The U.S. Preventive Services Task Force suggested that lifestyle modifications are unlikely to reduce lipid levels substantially and that many patients with hyperlipidemia require medications to reach therapeutic goals [45]. A secondary prevention strategy was applied to patients with clinically diagnosed CHD, and high-intensity statin therapy was recommended. Applying genetic information to individualize drug treatments to maximize efficacy and avoid adverse events, or pharmacogenetics, is an essential component of precision medicine. Individual genotypes are now understood to influence drug disposition and activity [46].

The SLCO1B1 T521C variant is associated with reduced activity of the hepatic organic anion transporter polypeptide 1B1 transporter and increased plasma concentrations of statin. Polymorphisms in SLCO1B1 are implicated in milder forms of statin intolerance [47]. P-gp is an efflux transporter that is the product of the multidrug resistance ABCB1 gene located on the cell's apical membrane. It limits drug absorption from the gastrointestinal tract and promotes the efflux of the compounds into the bile and urine [48]. This study screened genetic variability of three candidate genes associated with statin's membrane transport and hepatic metabolism that may affect safety and efficacy and compared ABCB1 C3435T, ABCB1 G2677T, and SLCO1B1 T521C polymorphisms in the seven ethnic groups. The prevalence of Uygur ABCB1 C3435T genotypes differed significantly among ethnicities (P < 0.001). The occurrence of the ABCB1 C3435T TT variant was demonstrated in 25.4% of the Uygur patients, which was significantly higher than the 16.6% of the Han group (P < 0.05). Compared with Han groups (41.1%), the distribution of allele T was more prevalent in the Uygur group (P < 0.05). A previous study reported that Chinese Han patients with the ABCB1 2677GG or 3435TT genotypes showed significantly lower lipid profiles and higher alanine transaminase levels [49]. de Keyser et al. reported a significant association between the SLCO1B1 polymorphism and the risk of the adverse drug reactions in atorvastatin users with a starting dose of more than 20 mg atorvastatin and with at least one minor allele [50]. Although a contrary conclusion was reported in another study [51], the distribution frequencies of genotype and allele toward ABCB1 G2677T and SLCO1B1 T521C across the seven ethnic groups were statistically similar (P > 0.05). The current study compared the allele frequency of ABCB1 and SLCO1B1 to those of other studies, and found that lipid levels and gene polymorphisms in populations with CHD differed across ethnic groups and regions.

Strengths and limitations

There were several strengths in this study.
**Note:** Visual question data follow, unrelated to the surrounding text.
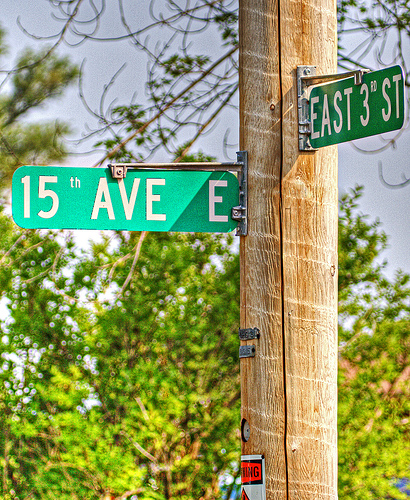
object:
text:
[239, 465, 259, 482]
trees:
[335, 197, 409, 500]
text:
[21, 171, 233, 225]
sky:
[0, 1, 407, 60]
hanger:
[294, 61, 369, 84]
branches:
[76, 53, 91, 117]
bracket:
[107, 160, 248, 181]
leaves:
[166, 313, 182, 336]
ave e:
[89, 173, 232, 225]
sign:
[10, 164, 242, 235]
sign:
[237, 452, 264, 499]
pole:
[237, 2, 339, 499]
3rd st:
[357, 75, 404, 127]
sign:
[305, 64, 403, 150]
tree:
[0, 25, 84, 194]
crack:
[272, 2, 295, 499]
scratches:
[313, 180, 318, 247]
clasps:
[237, 326, 261, 341]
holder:
[106, 156, 251, 236]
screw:
[306, 69, 310, 76]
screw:
[243, 419, 251, 442]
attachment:
[295, 64, 367, 153]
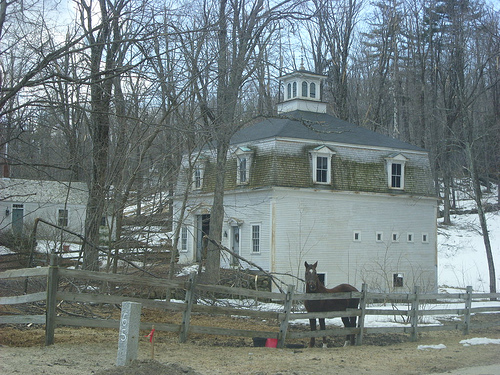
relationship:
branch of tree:
[76, 142, 148, 208] [38, 5, 451, 202]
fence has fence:
[0, 250, 498, 349] [0, 250, 498, 349]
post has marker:
[143, 323, 162, 362] [144, 323, 156, 341]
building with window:
[169, 50, 441, 306] [389, 161, 401, 187]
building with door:
[169, 50, 441, 306] [229, 225, 240, 265]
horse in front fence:
[299, 261, 363, 350] [1, 252, 499, 346]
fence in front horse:
[1, 252, 499, 346] [299, 261, 363, 350]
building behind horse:
[169, 50, 441, 306] [299, 261, 363, 350]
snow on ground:
[0, 174, 498, 351] [0, 172, 499, 373]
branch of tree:
[87, 1, 119, 115] [1, 0, 236, 229]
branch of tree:
[236, 1, 264, 41] [171, 3, 289, 284]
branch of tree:
[216, 3, 226, 103] [171, 3, 289, 284]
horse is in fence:
[302, 261, 362, 345] [1, 252, 499, 346]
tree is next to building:
[39, 0, 141, 274] [169, 50, 441, 306]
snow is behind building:
[81, 169, 498, 316] [169, 50, 441, 306]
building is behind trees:
[1, 169, 93, 248] [3, 1, 155, 264]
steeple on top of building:
[272, 45, 329, 115] [169, 50, 441, 306]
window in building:
[383, 150, 409, 190] [169, 50, 441, 306]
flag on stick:
[133, 314, 183, 358] [233, 287, 286, 357]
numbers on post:
[105, 290, 157, 372] [115, 300, 141, 369]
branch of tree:
[0, 23, 104, 107] [29, 25, 261, 307]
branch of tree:
[2, 5, 147, 114] [168, 22, 265, 132]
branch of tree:
[41, 78, 67, 130] [62, 2, 125, 273]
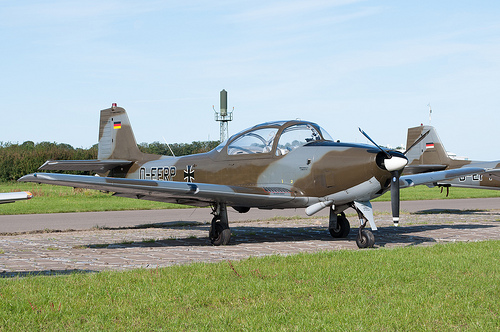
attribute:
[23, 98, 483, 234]
jet — vintage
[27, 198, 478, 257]
runway — concrete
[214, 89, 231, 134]
tower — gray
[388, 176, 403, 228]
propeller — black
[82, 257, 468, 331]
grass — short, green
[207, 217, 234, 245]
wheel — black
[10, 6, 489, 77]
sky — blue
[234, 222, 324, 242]
shadow — black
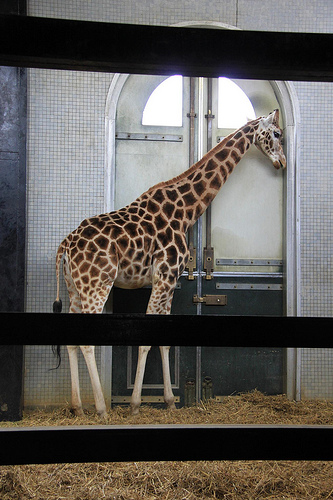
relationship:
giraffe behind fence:
[45, 102, 290, 413] [3, 10, 332, 466]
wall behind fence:
[25, 3, 333, 405] [3, 10, 332, 466]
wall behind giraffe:
[25, 3, 333, 405] [45, 102, 290, 413]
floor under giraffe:
[0, 397, 333, 499] [45, 102, 290, 413]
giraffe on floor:
[45, 102, 290, 413] [0, 397, 333, 499]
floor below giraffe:
[0, 397, 333, 499] [45, 102, 290, 413]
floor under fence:
[0, 397, 333, 499] [3, 10, 332, 466]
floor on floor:
[0, 397, 333, 499] [16, 397, 329, 494]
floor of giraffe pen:
[16, 397, 329, 494] [7, 6, 325, 486]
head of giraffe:
[235, 102, 293, 176] [45, 102, 290, 413]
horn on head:
[270, 107, 282, 125] [235, 102, 293, 176]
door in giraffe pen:
[108, 16, 286, 399] [7, 6, 325, 486]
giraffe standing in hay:
[45, 102, 290, 413] [103, 410, 302, 422]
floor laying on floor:
[0, 397, 333, 499] [0, 397, 333, 499]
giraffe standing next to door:
[45, 102, 290, 413] [108, 16, 286, 399]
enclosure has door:
[12, 18, 326, 495] [108, 16, 286, 399]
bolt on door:
[187, 288, 228, 305] [108, 16, 286, 399]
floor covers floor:
[0, 397, 333, 499] [15, 386, 324, 490]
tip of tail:
[45, 296, 63, 370] [45, 236, 68, 365]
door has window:
[108, 16, 286, 399] [136, 64, 189, 128]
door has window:
[108, 16, 286, 399] [204, 74, 273, 129]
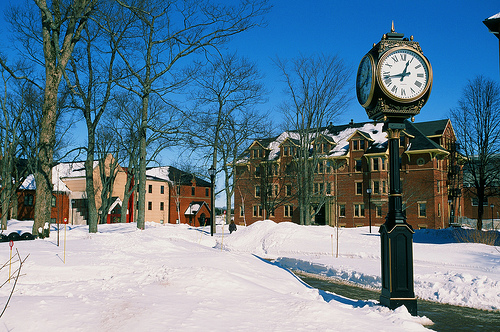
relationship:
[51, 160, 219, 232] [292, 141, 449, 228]
building with walls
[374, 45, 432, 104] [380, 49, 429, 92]
clock with numerals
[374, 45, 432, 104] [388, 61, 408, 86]
clock with face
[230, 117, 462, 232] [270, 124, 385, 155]
building with snow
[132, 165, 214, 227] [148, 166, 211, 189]
building with roof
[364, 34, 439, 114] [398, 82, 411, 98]
clock with numerals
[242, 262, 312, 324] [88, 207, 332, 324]
snow on ground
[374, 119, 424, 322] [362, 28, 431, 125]
pole under clock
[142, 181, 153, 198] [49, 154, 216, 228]
window on building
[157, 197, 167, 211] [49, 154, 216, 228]
window on building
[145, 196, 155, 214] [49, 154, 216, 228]
window on building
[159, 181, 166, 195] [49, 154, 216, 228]
window on building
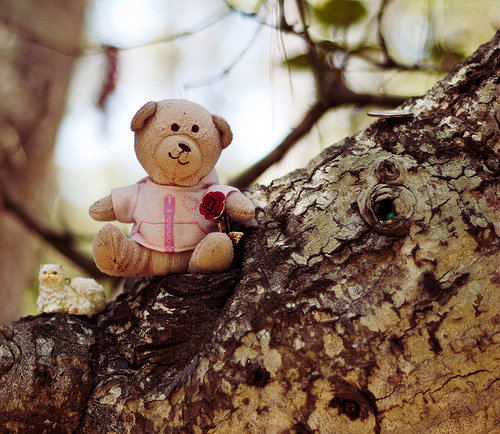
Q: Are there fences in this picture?
A: No, there are no fences.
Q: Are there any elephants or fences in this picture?
A: No, there are no fences or elephants.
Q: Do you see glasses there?
A: No, there are no glasses.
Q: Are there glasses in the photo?
A: No, there are no glasses.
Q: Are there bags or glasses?
A: No, there are no glasses or bags.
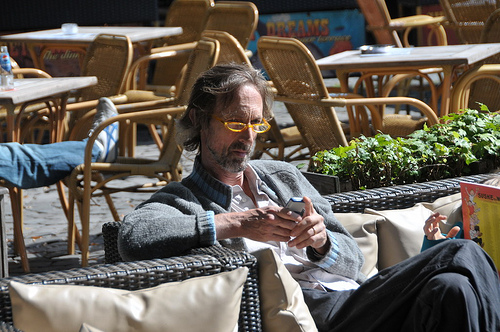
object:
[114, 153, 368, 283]
sweater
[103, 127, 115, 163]
stripes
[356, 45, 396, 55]
ashtray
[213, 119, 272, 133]
eyeglasses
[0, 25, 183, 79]
table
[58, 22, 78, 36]
holder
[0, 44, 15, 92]
bottle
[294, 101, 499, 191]
bush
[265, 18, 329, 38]
word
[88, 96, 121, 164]
foot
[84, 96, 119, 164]
sneaker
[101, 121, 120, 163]
designs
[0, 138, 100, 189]
leg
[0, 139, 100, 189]
jeans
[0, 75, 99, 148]
table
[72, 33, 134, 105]
backrest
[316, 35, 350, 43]
writing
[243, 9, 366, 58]
poster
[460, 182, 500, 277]
paper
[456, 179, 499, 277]
book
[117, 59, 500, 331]
man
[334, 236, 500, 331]
legs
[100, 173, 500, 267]
furniture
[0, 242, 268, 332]
chair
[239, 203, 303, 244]
hands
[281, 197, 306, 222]
cellphone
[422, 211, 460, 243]
child's hand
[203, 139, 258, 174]
beard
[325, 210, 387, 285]
pillow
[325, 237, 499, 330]
pants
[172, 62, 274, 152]
hair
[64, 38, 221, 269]
chair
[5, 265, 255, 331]
pillow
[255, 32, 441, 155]
chair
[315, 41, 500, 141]
table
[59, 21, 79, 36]
jar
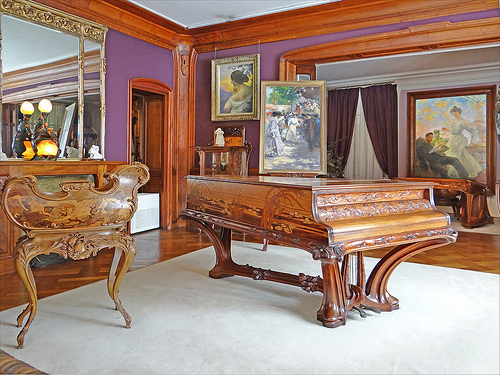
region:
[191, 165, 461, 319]
ornamental antique piano with curved legs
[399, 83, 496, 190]
framed painting on wall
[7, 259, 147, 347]
legs on antique furniture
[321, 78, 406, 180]
purple drapes on window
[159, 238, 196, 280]
white rug on wood floor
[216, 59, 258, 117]
painting of woman on wall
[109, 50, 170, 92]
purple wall around door frame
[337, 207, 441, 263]
closed cover on piano keys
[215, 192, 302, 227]
artwork on piano wood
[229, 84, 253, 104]
bare shoulder on painted woman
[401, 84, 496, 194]
painting on the wall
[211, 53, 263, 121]
painting of a woman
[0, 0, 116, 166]
mirror on the wall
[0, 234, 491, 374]
white carpet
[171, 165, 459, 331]
an ornate piano with engravings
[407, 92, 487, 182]
painting of man and woman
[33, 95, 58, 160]
a lit lamp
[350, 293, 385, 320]
piano foot pedals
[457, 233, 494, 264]
section of wood paneled floor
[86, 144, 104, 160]
small white statue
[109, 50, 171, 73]
purple painted wall in room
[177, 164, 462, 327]
antique wooden piano on rug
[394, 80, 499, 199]
framed art work on the wall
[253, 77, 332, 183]
framed art on an easel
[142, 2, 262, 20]
white ceiling of the room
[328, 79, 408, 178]
purple and cream colored curtains on window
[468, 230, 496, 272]
brown wooden floor in the room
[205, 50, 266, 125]
framed painting on the wall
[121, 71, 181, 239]
framed doorway in the room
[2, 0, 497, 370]
Antique furniture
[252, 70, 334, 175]
Colorful painting has brown frame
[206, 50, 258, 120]
Painting of a woman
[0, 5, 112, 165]
Mirror on wall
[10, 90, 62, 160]
Lights reflect in the mirror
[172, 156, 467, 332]
Old piano is brown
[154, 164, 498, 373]
Piano is on white carpet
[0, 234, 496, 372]
White carpet in center of room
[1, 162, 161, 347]
Chair has curved legs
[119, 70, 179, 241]
Door of room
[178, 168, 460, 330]
ornately carved grand piano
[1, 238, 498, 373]
large white area rug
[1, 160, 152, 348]
ornately carved musical instrument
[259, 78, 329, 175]
framed painting leaning against door frame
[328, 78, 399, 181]
burgundy colored tied-back curtains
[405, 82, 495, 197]
framed painting of a man and a woman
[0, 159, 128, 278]
fireplace with wooden mantle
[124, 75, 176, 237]
doorway to adjoining room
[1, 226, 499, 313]
wood tiled flooring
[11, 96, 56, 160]
reflection of two lamps in mirror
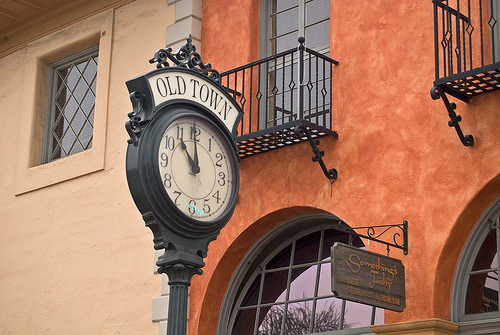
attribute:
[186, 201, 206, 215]
mark — spotted, blue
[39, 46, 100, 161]
blinds — closed, recessed, glass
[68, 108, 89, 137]
pane — diamond-shaped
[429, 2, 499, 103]
balcony — iron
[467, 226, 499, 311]
window — glass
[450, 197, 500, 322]
frame — green, painted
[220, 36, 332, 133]
fence — iron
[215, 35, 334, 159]
balcony — iron, black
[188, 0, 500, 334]
building — orange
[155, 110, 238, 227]
clock — white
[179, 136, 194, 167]
hand — black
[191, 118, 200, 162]
hand — black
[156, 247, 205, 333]
pole — metal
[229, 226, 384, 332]
window — glass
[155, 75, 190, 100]
word — old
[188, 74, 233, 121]
word — town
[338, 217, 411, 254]
brace — metal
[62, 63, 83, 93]
pane — diamond-shaped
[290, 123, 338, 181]
brace — black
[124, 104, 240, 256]
frame — black, metal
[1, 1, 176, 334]
wall — salmon-colored, tan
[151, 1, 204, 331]
row — vertical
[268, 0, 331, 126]
window — glass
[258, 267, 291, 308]
pane — square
First, seven ethnic groups in Xinjiang province were studied; this is the first study to analyze the distribution of SLCO1B1*5 and ABCB1 G2677T gene polymorphisms in these ethnic groups. Second, there are few reports of lipid profiles in Sibe, Tatar, and Kirgiz populations; therefore, the current study can provide information about minority groups with CHD. Finally, although it is well known that dyslipidemia is an essential factor of CHD, the factors affecting lipids levels are worthy of investigation. Ethnicity, gender, and lifestyle were all factors that affected lipids levels in Xinjiang populations. The small sample size limited the study in Tatar, Kirgiz, and Sibe groups.

Conclusion

There are significantly different prevalences of dyslipidemia, high TC, high TG, and high LDL-C in Han, Uygur, Kazak, Hui, Tatar, Kirgiz, and Sibe CHD patients in Xinjiang. Ethnicity, gender, and lifestyle were crucial factors that affected lipid levels. The prevalence of the ABCB1 C3435T polymorphism differed significantly across ethnicities. The study provides new data regarding the epidemiology of lipid profiles and gene polymorphisms and provides a basis for selecting precise lipid-lowering agents to prevent and treat CHD according to across ethnicities of Xinjiang.